In this paper, the research objective is to perform instance selection to filter out some noisy data (or outliers) from a given (complete) dataset to see its effect on the final imputation result. Specifically, four different processes of combining instance selection and missing value imputation are proposed and compared in terms of data classification.

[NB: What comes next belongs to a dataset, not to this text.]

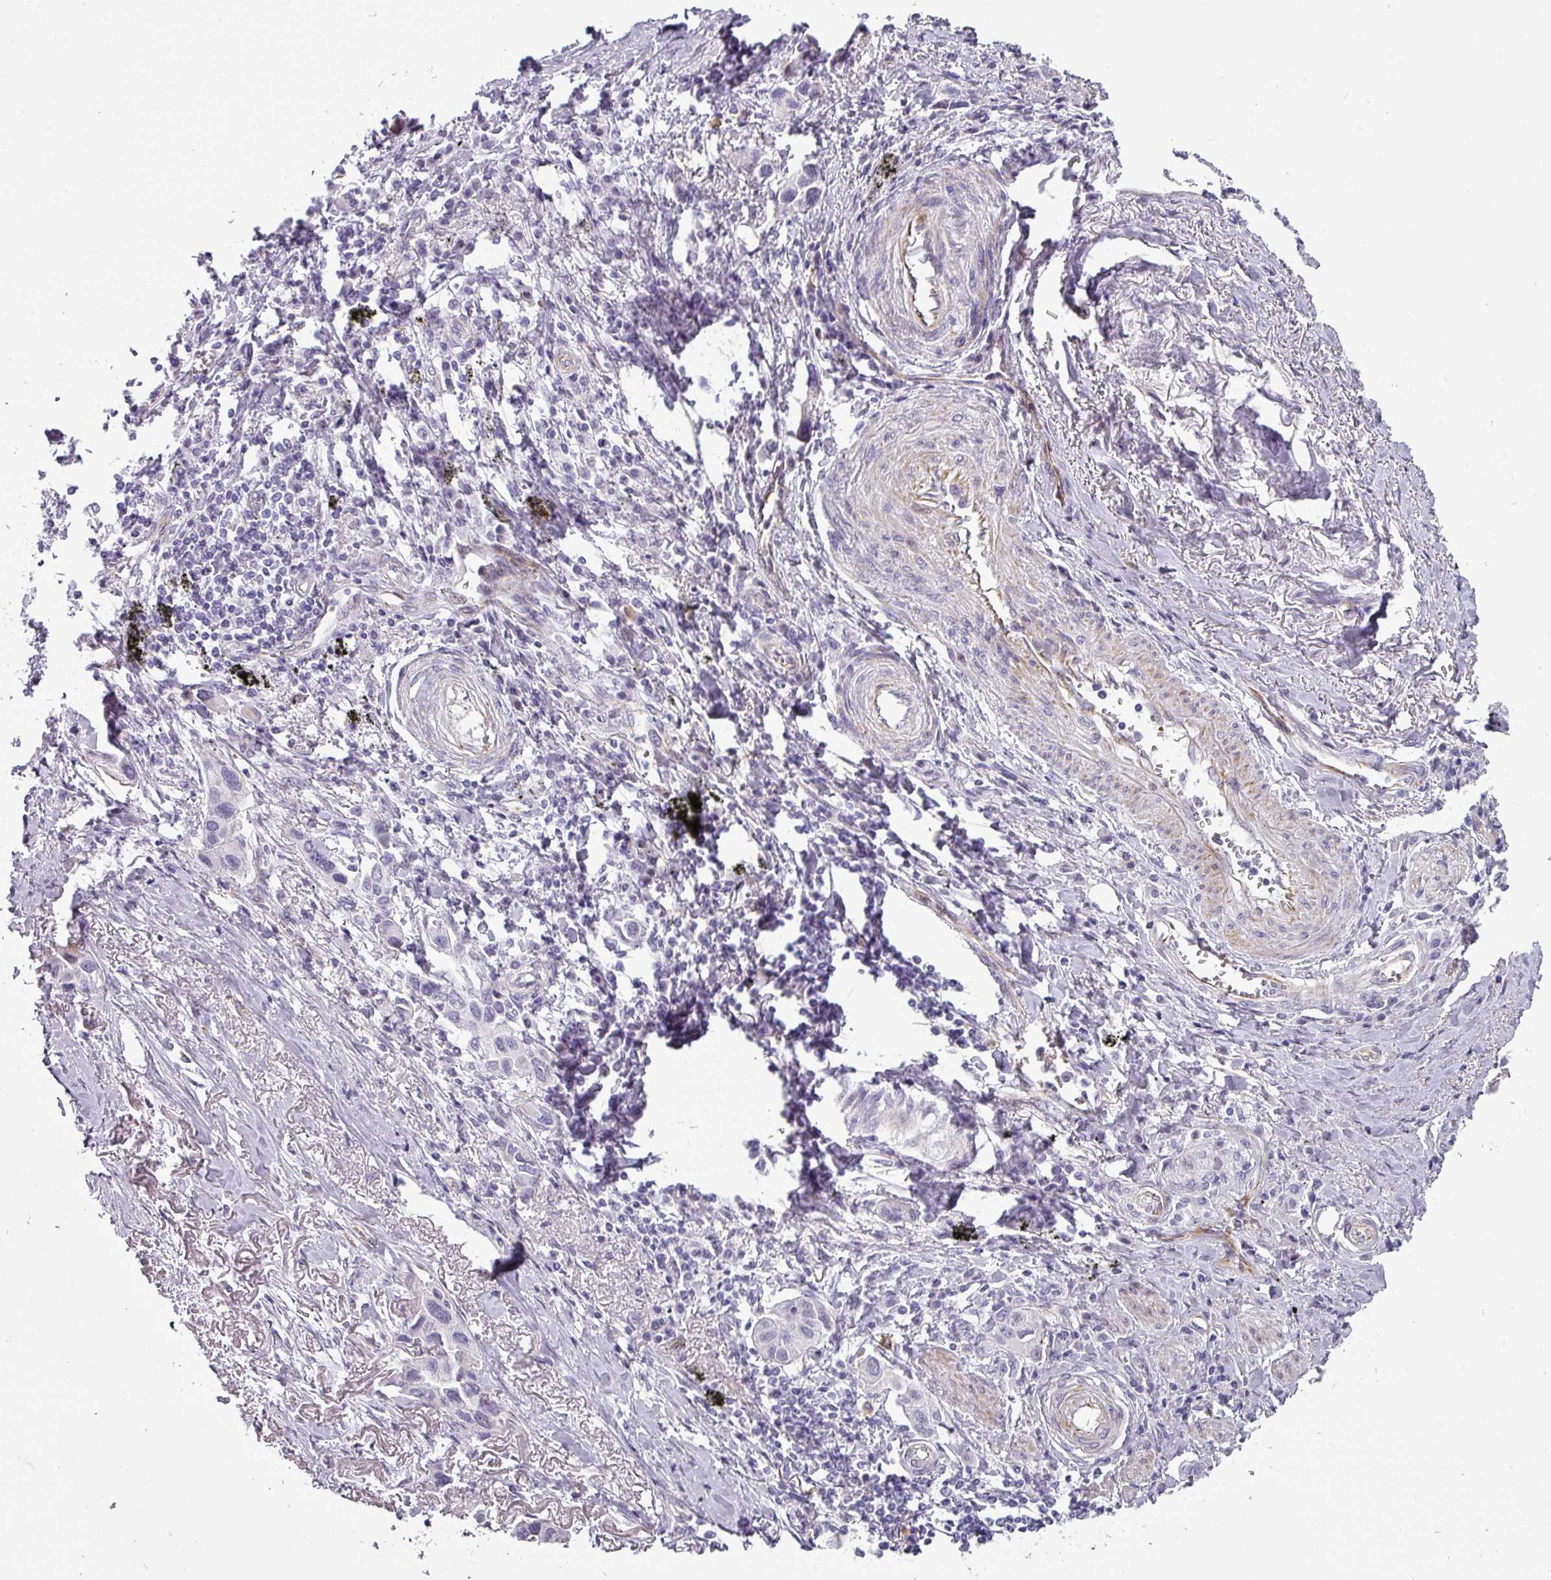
{"staining": {"intensity": "negative", "quantity": "none", "location": "none"}, "tissue": "lung cancer", "cell_type": "Tumor cells", "image_type": "cancer", "snomed": [{"axis": "morphology", "description": "Adenocarcinoma, NOS"}, {"axis": "topography", "description": "Lung"}], "caption": "The photomicrograph demonstrates no significant positivity in tumor cells of lung adenocarcinoma. (Immunohistochemistry, brightfield microscopy, high magnification).", "gene": "CHRDL1", "patient": {"sex": "female", "age": 76}}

Experiments are conducted based on 11 medical related datasets containing categorical, numerical, and mixed attribute types of data. In addition, missing values for each dataset are introduced into all attributes (the missing data rates are 10%, 20%, 30%, 40%, and 50%). For instance selection and missing value imputation, the DROP3 and k-nearest neighbor imputation methods are employed. On the other hand, the support vector machine (SVM) classifier is used to assess the final classification accuracy of the four different processes.
The experimental results show that the second process by performing instance selection first and imputation second allows the SVM classifiers to outperform the other processes.
For incomplete medical datasets containing some missing values, it is necessary to perform missing value imputation. In this paper, we demonstrate that instance selection can be used to filter out some noisy data or outliers before the imputation process. In other words, the observed data for missing value imputation may contain some noisy information, which can degrade the quality of the imputation result as well as the classification performance.
为了收集医学数据集,通常会有许多数据样本包含一些缺失值。对不完整的数据集执行数据挖掘任务是一个难题。一般来说,可以采用缺失值插补方法,其目的是通过从观测数据进行推理来为缺失值提供估计。因此,缺失值插补的有效性在很大程度上取决于不完整数据集中的观测数据(或完整数据)。
本文的研究目的是进行实例选择,从给定的(完整)数据集中过滤掉一些噪声数据(或离群值),以观察其对最终插补结果的影响。具体而言,提出了四种不同的将实例选择和缺失值插补相结合的过程,并在数据分类方面进行了比较。
基于11个包含分类、数值和混合属性类型数据的医学相关数据集进行实验。此外,将每个数据集的缺失值引入到所有属性中(缺失数据率分别为10%、20%、30%、40%和50%)。对于实例选择和缺失值插补,采用DROP3和k近邻插补方法。另一方面,使用支持向量机(SVM)分类器来评估这四种不同过程的最终分类准确率。
实验结果表明,先进行实例选择然后进行插补的第二个过程能使支持向量机分类器的性能优于其他过程。
对于包含一些缺失值的不完整医学数据集,有必要进行缺失值插补。在本文中,我们证明了在插补过程之前可以使用实例选择来过滤掉一些噪声数据或离群值。换句话说,用于缺失值插补的观测数据可能包含一些噪声信息,这会降低插补结果的质量以及分类性能。